Chef Matthew Boudreau is a taste maker with diverse geographic cuisine experience ranging from five star dining to authentic BBQ. Chef Matty, as he is known in local circles, offers his guests palate pleasing flavors and always the freshest organic and local ingredients.
Chef Matty has spent the last 20 years working with esteemed chefs such as Charlie Trotter, Tommy Giovanni and honing in on his skills in kitchens throughout Los Angeles, Chicago, Memphis, and New Orleans which have allowed him to collect local flavors and dishes along the way.
He arrived in New York City to join the opening team at Balthazaar attracting the attention of Andre Balaz who lured him to Shelter Island to work at Sunset Beach. Matty was tapped to become one of the company’s corporate chefs traveling between Miami, Los Angeles, and New York City. Europe opened more doors for him when he joined the Formula 1 culinary team as a personal chef. While living in London, he was approached by Chef Anton Edelmann to run his new restaurant CRU which focused on Farm-to-Table and small plates.
A love for the Hamptons eventually brought Chef Matty back to open his own restaurant Locavore on Shelter Island, to joining the team at Vine Street Cafe as the Chef du Cuisine for a time span of five years. He then went on to join the team at Barons Cove in Sag Harbor.

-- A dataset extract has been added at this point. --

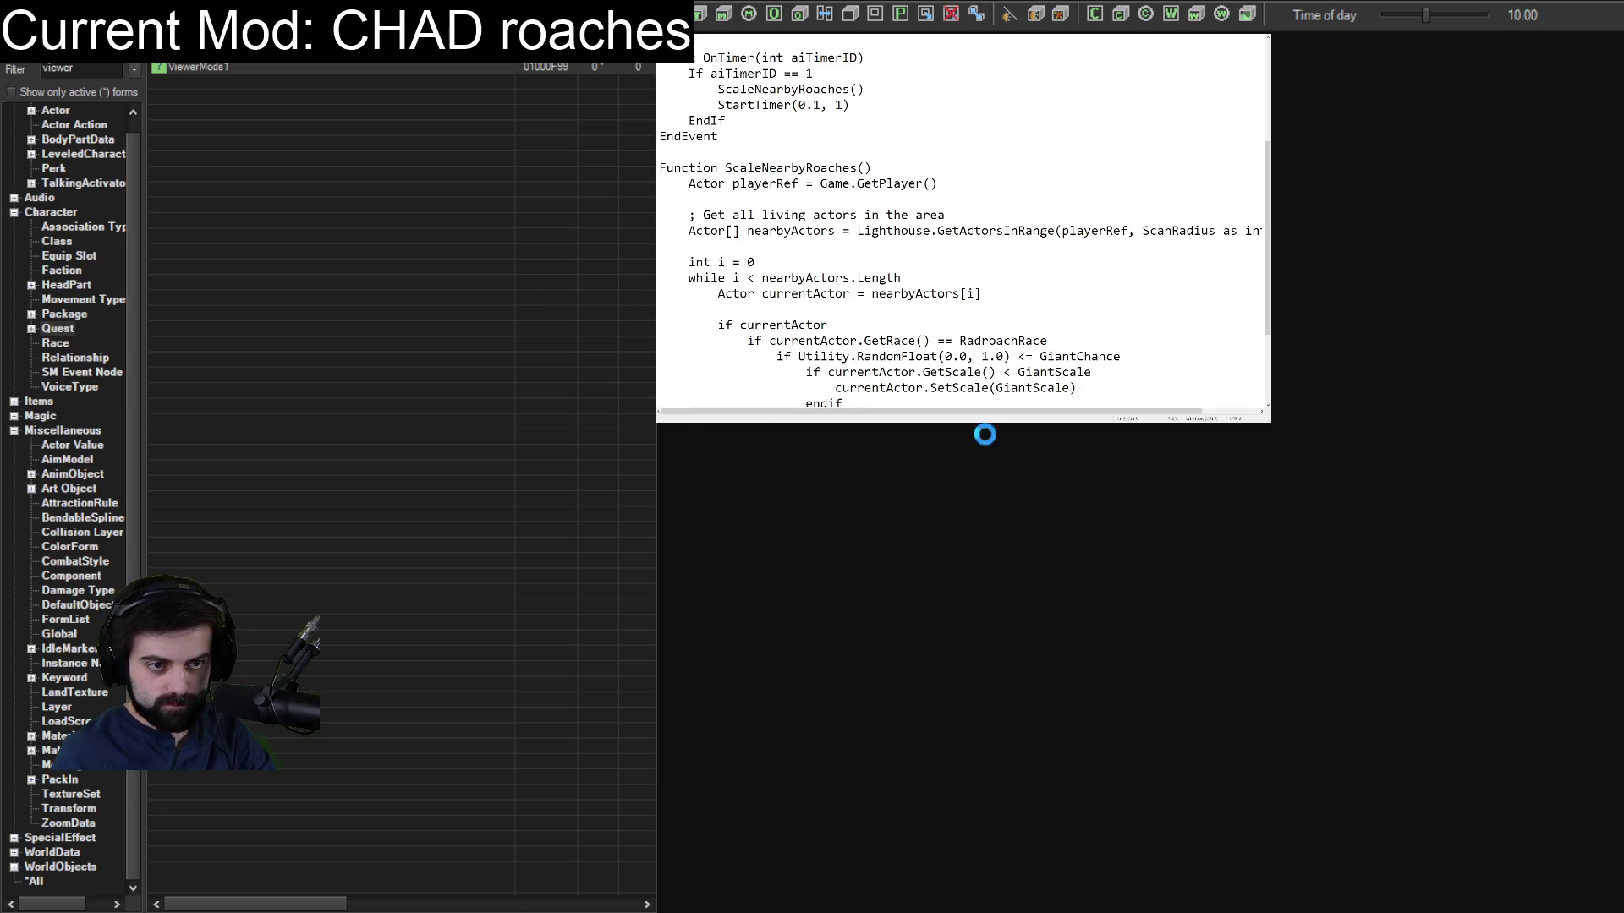
pyautogui.click(1131, 99)
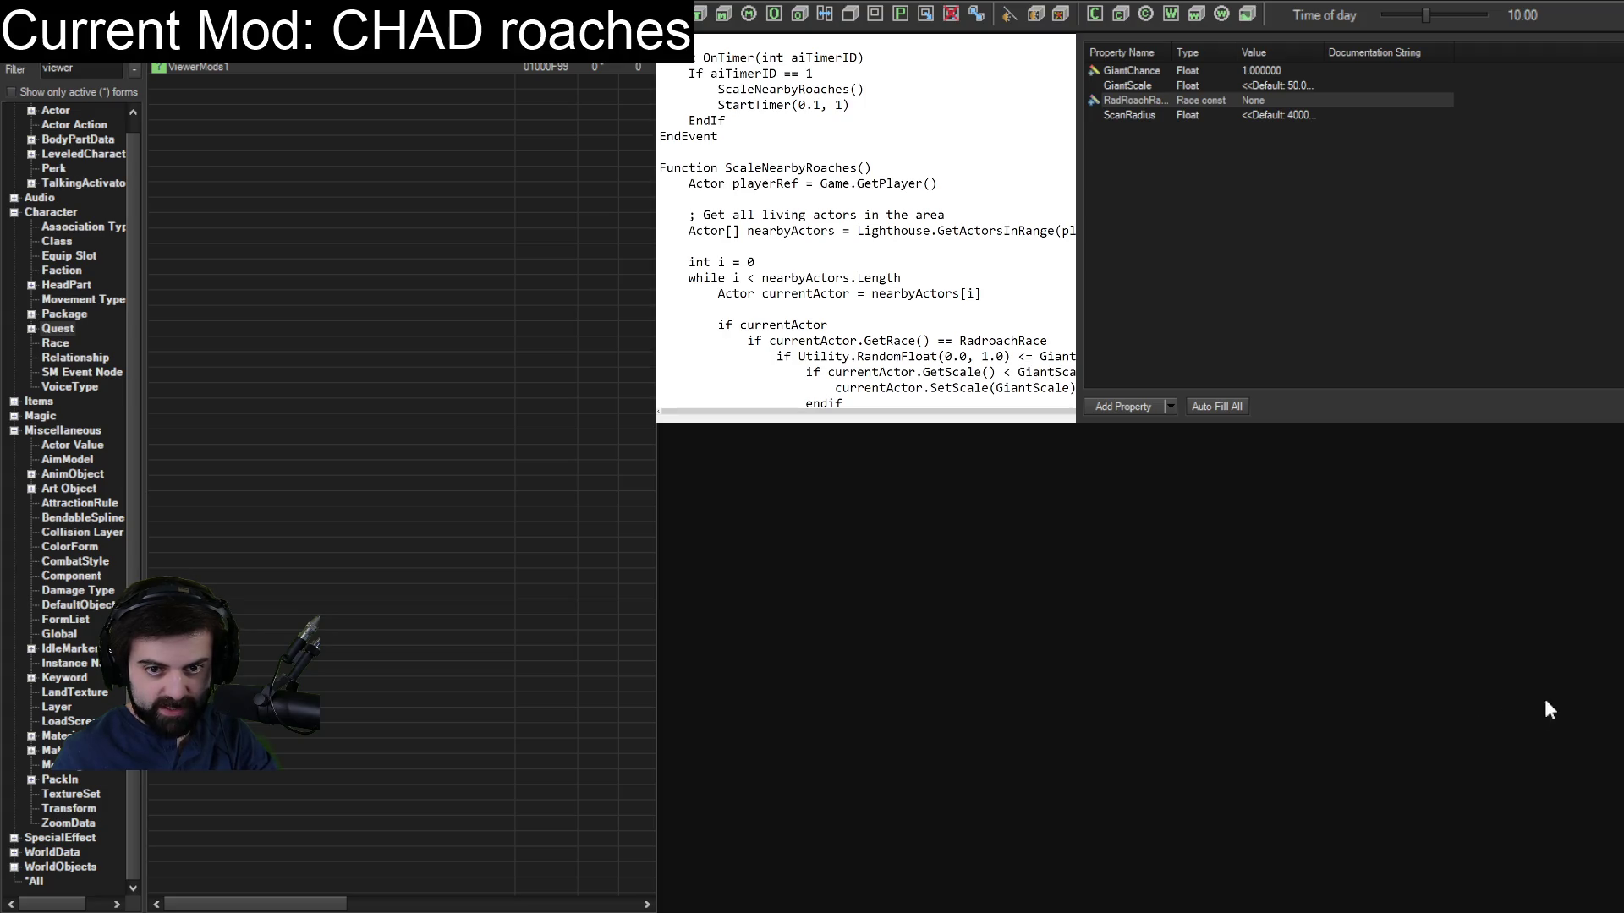
pyautogui.press('alt+Tab')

Matty’s side passion is competing in local and national BBQ competitions, in which he has won numerous awards, and traveling the world for artistic inspiration.
At The Preston House and Hotel, Chef Matty is using his expert technique with new ingredients, new approaches, and fresh takes on classic standards ensuring a stellar, unique and innovative dining experience from beginning to end.